Bugün ülkemizde emekçiler, genç ve aydınlar yaygın olarak başta ABD emperyalizmi ve tüm Batılı emperyalist güçlerin sömürücü/katliamcı, çirkin yüzünü görmektedir. Emperyalizme karşıtlık geçmişte olduğu gibi ilerici/devrimci güçlerle sınırlı değildir. İslami çevreler de yaygın olarak anti-emperyalist tepkiler göstermektedir.
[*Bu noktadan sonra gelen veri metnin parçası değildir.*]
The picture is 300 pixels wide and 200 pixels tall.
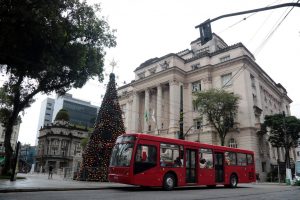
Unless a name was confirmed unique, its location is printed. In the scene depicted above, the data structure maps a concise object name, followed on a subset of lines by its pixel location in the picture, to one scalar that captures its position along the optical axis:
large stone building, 39.44
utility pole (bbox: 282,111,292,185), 28.58
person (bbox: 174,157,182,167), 15.07
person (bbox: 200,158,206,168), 16.36
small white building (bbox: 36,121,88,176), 69.56
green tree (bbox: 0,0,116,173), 10.96
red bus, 13.59
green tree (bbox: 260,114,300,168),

Gazze ve Lübnan’daki katliamlar bu eğilimi daha da güçlendirmiştir.
Ne var ki… Sosyalist güçlerin dağınıklığı/zayıflığı ve küresel planda emperyalist güçleri ve karşı güçleri ayırt etmede gösterdiğimiz kafa karışıklığı acilen aşmamız gereken önemli zaafımızdır.
Mevcut zaaflarımızı aşmak, tüm anti-emperyalist güçleri birleştirmek, şanlı geçmişimize layık bir mücadeleyi yükseltmek acil devrimci görevimizdir.
Mehmet Yücel’in Türkiye tarihi, ve mevcut saflaşma hakkındaki yazdıkları üzerinde düşünülmesi gereken görüşler. Mehmet Yücel’in anti-emperyalist barış hareketi mesajına katılıyorum.